最初は粉と水の計量や、生地の踏み込み等が僕の主な仕事になった。今思い返せばうどん作りの出来を決める、とても大事なパートだ。何故当時の大将が入ったばかりで何も出来ない僕にこんな大事な作業を任せてくれたのかが不思議だ。

当日の気温や湿度、ちょっとした条件で生地の出来は変わってくる。大将は慣れない僕が多少チョンボした生地でも、丸める手数を調整したりして、いつも均一の麺が出来る様な技術を持っていた。

そんな大将の仕事を見ながら、僕も少しずつ生地作りのコツを覚えはじめ、お店での自分の役割もだんだん定まってきた。開店前や空いた時間に生地作りの準備をし、開店後はお客さんの注文を聞いては丼の用意をする、そんなパートが僕の居場所でした。合間にテーブルを拭いたり、飲料水の補充をしたり、店が混んでいる時は気を抜く暇はなかった。

当時北海道では大将の店の様なセルフのうどん屋さんの黎明期であり、雑誌等でお店が取り上げられる事も多く、土日ともなると、営業中は常に数十人が並ぶ程の盛況ぶりだった。そうなると休憩する間もなく、空腹時には大将が買ってくれたコーヒーシュガーをこっそりと口に入れ、喉が乾けばお客さんに見えない角度で水を飲んだりしてうどん道に邁進していった。

もともと、中学卒業する際には調理師にもなりたかった僕は、数週間もするとすっかりうどん屋さんの従業員となっていた。自分が計り、踏み込んだ麺を、美味しい美味しいと言いながらお客さんが食べてくれる。こんな素敵な商売がこの世にあったのか。それまでの人生からは想像もつかない世界がそこにあった。

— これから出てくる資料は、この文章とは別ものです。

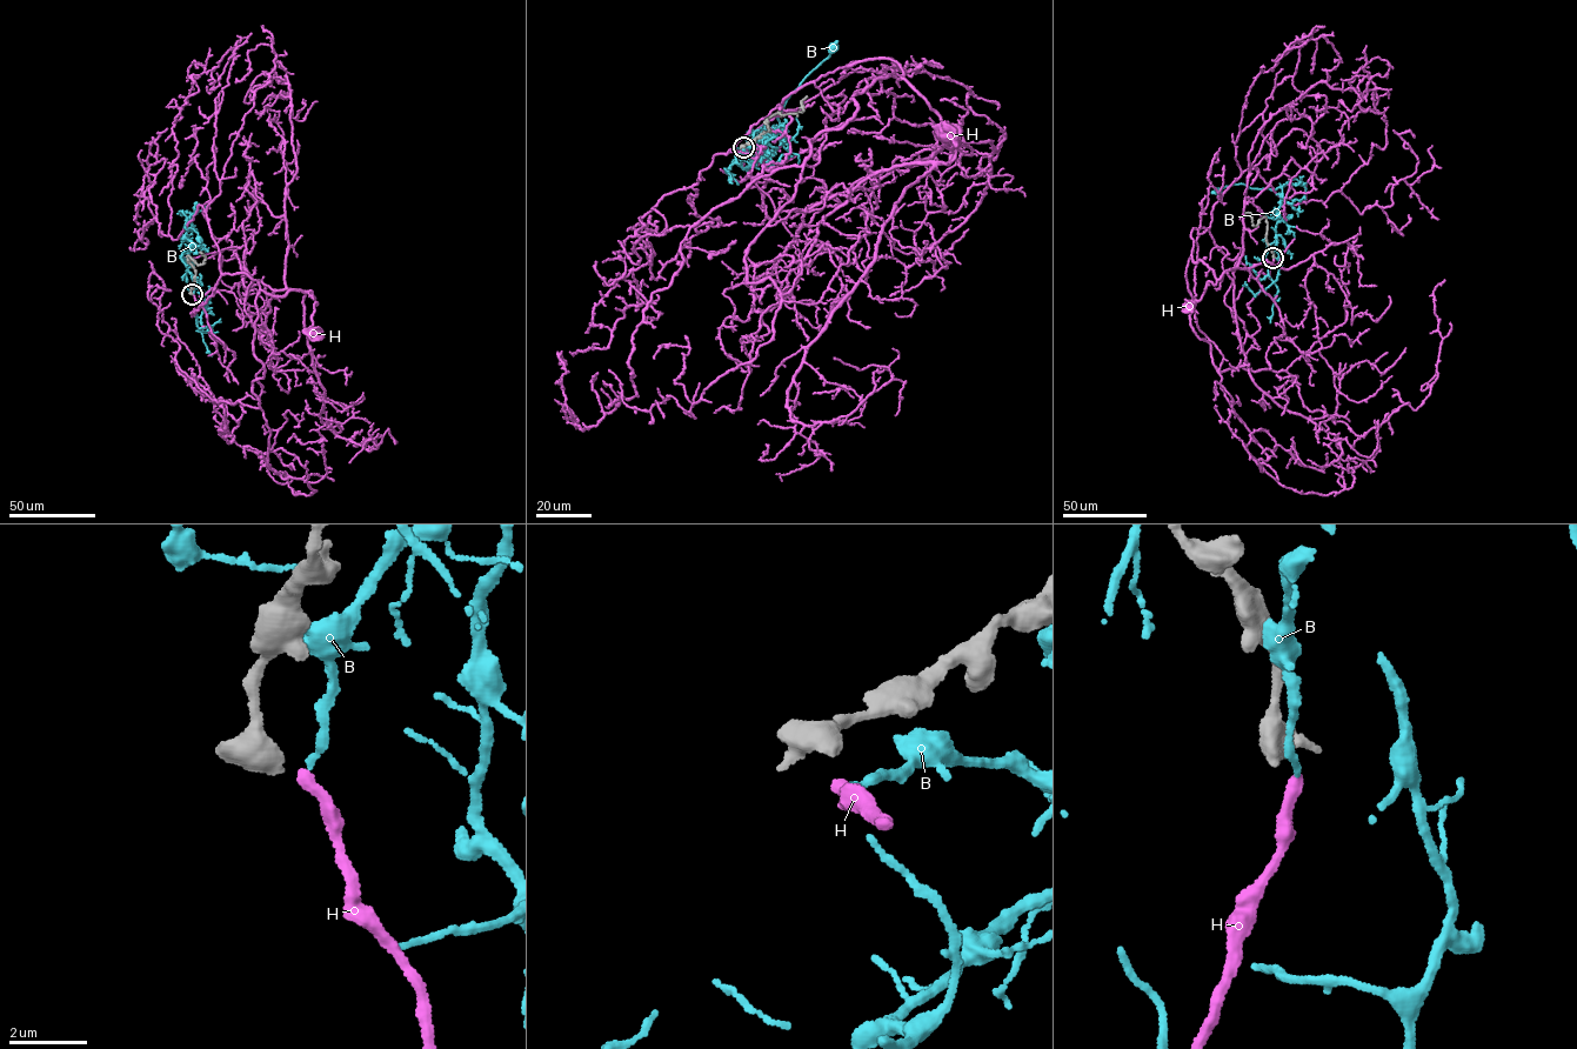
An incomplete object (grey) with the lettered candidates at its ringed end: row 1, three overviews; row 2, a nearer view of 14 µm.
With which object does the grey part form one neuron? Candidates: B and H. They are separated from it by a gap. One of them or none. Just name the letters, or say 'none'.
none

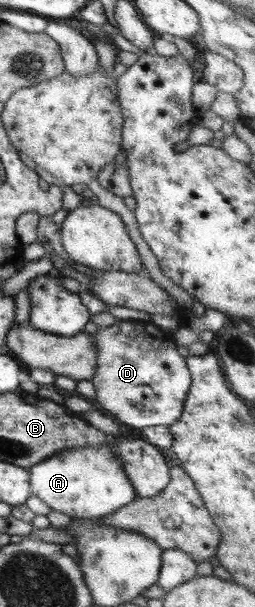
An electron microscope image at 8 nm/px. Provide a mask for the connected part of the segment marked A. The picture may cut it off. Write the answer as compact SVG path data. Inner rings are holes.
M113 438L98 447L75 447L62 450L53 457L27 470L30 492L52 511L74 519L102 519L136 499L122 464L113 453Z

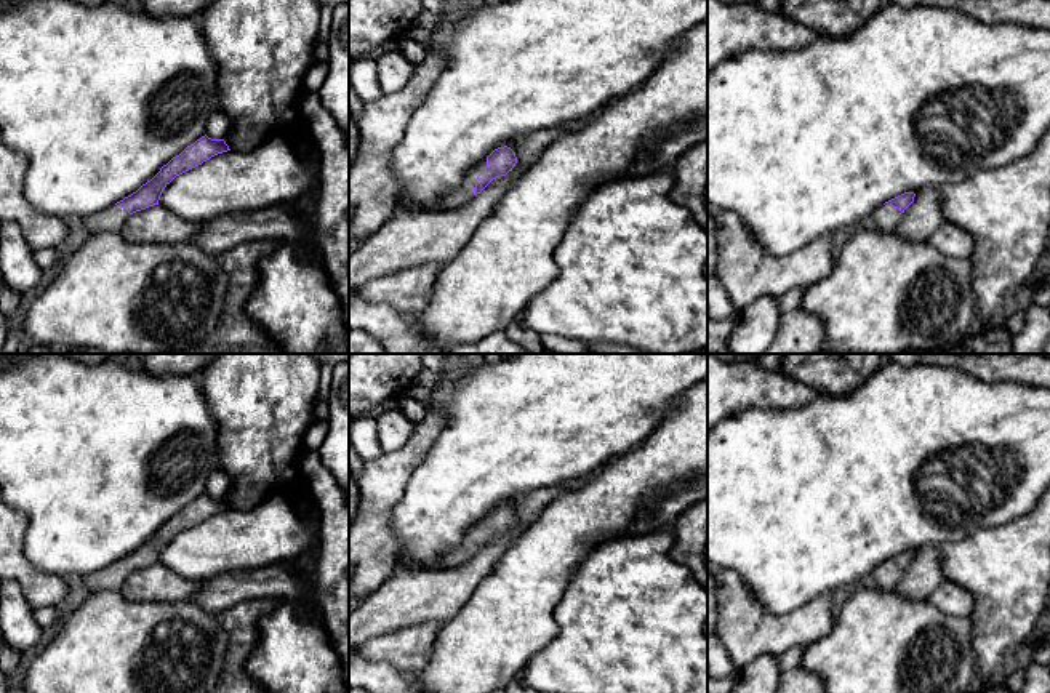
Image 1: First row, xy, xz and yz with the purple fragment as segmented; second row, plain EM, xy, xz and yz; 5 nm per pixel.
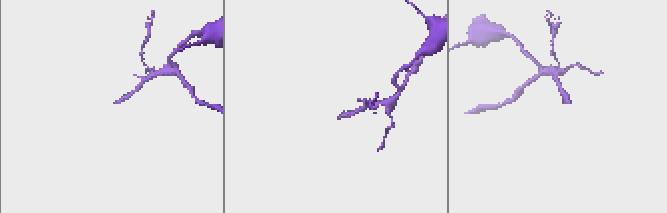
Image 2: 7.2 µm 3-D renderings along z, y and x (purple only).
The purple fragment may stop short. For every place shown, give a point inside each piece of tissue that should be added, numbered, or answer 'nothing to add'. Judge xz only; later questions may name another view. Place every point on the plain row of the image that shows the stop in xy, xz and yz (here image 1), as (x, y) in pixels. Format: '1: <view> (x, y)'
1: xz (464, 551)

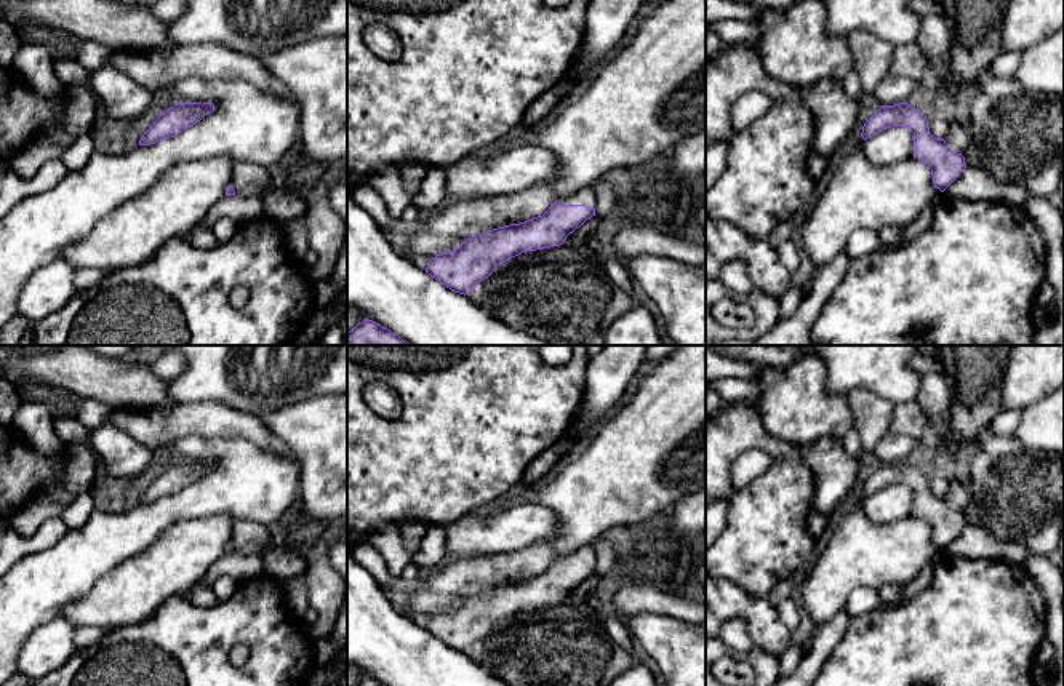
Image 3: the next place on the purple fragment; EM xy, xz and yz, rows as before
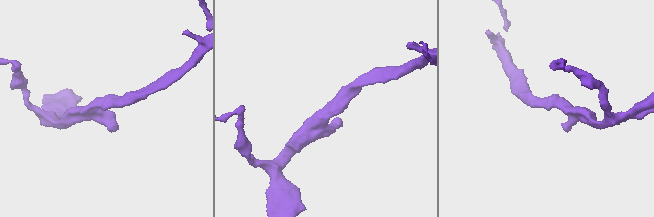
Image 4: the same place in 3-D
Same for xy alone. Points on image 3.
nothing to add

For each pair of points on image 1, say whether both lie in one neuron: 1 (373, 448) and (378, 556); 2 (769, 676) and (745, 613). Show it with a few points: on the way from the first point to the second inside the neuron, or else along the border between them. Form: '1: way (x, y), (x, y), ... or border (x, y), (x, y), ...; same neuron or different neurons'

1ヶ月が過ぎる頃には生地の切り分けから丸め方までを覚え、大将が生地を伸ばす様子を横で見て、たまに伸ばしをやらせてもらえるようになった。毎日少しずつ出来る事が増えていく。余ったうどんは持って帰って食べ放題。とても楽しい時間が流れていった。大将も何故か僕を気に入ってくれて、あれこれ世話を焼いてくれた。当時下戸だった僕を居酒屋に連れて行って、一杯でダウンしてしまう僕を残念そうに眺めていた大将の顔が今でも目に浮かぶ。

そして約束の2カ月が経つ頃、僕は麺切りもやらせてもらえた。お客さんから見えるガラス張りの麺打ちスペースで、リズムに乗って麺を切る。お客さんにじっと見られながらの麺切りは緊張したけど、均一に麺が仕上がった時はとても嬉しかった。この他にも出汁の取り方や買い出しに付いていったり、うどん作りに関するあれこれを学んだ。

そして僕が帰る日となった。この頃には僕にとっての大将は、当時不仲だった実父よりも近しい間柄となっていた。別れの際は、とても寂しかった。でも、また会える時が来ると信じて、僕は再び広島へと帰り着いた。

たった2カ月とは言え、とても濃い時間を過ごさせてもらった喜びと悲しみは、地元の同級生にスーツ姿で並んで広島空港まで出迎えに来てもらう事で紛らわせた。当時のみんな、ありがとう。

ここからが嫁さんとの出会いの話となりますが、内部電源が活動限界のため、本日はここまでとします。再見!